The Attack on Airbnb
The room-sharing service Airbnb has become controversial in high-cost cities like San Francisco and New York, in part because of concerns about affordable housing. In fact, U.S. Senator Dianne Feinstein has recently written an op-ed attacking Airbnb. (In the interests of full disclosure, I note that both I and the Senator have financial axes to grind: I am an Airbnb customer, and Sen. Feinstein is an investor in a large hotel).
The public benefits of Airbnb should be fairly obvious to anyone who is not a hotel owner. Visitors and new movers can pay less for their lodging by renting a room in someone's apartment than by renting a hotel room, thus enabling longer trips, thus enabling city economies to benefit from more tourism. So it might appear that Airbnb might make housing more affordable, at least for visitors and movers. But Feinstein argues that Airbnb allows landlords to "vacate their units and rent them out to hotel users, further increasing the cost of living." In other words, Airnbnb opponents see lodging as a zero-sum game: what benefits visitors must harm existing renters. By this logic, govenrment should just outlaw hotels, since every hotel unit is a potential apartment.
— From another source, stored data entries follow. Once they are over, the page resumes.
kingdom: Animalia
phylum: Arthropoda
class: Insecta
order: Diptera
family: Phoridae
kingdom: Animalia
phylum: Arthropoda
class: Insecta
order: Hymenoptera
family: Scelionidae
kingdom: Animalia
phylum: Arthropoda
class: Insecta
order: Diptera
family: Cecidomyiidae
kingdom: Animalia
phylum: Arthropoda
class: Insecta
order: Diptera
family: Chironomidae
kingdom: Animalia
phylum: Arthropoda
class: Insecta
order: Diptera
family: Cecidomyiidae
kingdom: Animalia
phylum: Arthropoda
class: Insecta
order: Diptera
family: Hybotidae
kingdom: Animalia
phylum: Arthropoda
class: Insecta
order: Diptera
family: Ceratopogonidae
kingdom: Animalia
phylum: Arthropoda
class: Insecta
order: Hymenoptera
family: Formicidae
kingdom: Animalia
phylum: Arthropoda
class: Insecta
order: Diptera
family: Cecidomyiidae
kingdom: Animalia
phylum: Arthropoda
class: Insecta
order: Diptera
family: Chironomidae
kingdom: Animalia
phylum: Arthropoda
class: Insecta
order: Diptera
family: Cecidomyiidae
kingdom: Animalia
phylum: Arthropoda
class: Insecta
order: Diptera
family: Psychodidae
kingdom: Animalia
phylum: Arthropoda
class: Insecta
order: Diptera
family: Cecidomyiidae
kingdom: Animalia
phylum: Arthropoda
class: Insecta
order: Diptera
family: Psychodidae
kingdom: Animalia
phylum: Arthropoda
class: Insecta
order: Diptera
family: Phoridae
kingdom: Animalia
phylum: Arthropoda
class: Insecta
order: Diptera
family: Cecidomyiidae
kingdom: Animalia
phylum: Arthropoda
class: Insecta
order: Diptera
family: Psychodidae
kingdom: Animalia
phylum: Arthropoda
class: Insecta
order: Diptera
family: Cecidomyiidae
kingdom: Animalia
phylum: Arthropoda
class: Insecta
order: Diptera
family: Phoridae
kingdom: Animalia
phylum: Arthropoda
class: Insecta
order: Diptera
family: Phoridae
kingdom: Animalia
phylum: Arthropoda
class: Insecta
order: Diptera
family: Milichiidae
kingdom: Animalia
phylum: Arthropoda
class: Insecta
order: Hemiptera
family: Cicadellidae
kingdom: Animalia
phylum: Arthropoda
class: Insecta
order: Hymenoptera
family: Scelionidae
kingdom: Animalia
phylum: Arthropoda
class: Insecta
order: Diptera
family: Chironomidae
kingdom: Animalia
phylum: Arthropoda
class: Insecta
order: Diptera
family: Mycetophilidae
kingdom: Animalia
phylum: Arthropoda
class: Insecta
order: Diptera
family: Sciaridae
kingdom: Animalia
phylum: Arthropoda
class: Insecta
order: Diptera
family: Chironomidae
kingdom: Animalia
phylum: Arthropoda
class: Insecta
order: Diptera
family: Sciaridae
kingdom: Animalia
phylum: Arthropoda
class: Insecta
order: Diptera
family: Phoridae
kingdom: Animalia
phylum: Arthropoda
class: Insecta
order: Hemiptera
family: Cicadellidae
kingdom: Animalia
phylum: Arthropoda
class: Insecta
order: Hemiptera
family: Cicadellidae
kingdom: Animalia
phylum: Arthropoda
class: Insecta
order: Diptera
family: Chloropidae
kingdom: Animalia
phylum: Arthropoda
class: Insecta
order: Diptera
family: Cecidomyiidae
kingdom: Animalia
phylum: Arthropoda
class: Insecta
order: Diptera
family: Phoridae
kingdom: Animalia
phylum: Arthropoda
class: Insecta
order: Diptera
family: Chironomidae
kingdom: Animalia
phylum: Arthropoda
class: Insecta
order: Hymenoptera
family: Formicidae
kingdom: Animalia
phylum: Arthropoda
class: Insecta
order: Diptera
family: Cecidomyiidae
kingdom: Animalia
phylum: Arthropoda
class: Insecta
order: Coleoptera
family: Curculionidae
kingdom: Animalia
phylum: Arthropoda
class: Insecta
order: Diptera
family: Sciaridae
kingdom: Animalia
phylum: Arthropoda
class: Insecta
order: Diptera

More seriously, this argument assumes that every room rented to a visitor would otherwise be rented to a roommate. But the two "products" are not reasonably interchangeable; roommates involve advantages (such as familiarity and a regular rent check every month) and disadvantages (such as a 365-day relationship) that differ from those of Airbnb "temporary roommates."
Moreover, the supply of Airbnb rooms is actually pretty limited; for example, I just searched for Airbnb rooms renting for under $100 (and thus cheaper than private hotels) and found a grand total of 486 rooms (not counting entire apartments, which compete more with ordinary landlords than with hotels). When I searched for rooms cheaper than the cheapest hotel on hotels.com, I found only 74 rentals- hardly enough to affect housing prices.
Feinstein argues that renters should at least be kept out of single-family neighborhoods, because temporary renters would create "a blanket commercialization of our neighborhoods. " This argument makes no sense to me; renting a room in a house is no more "commercial" than renting the whole house.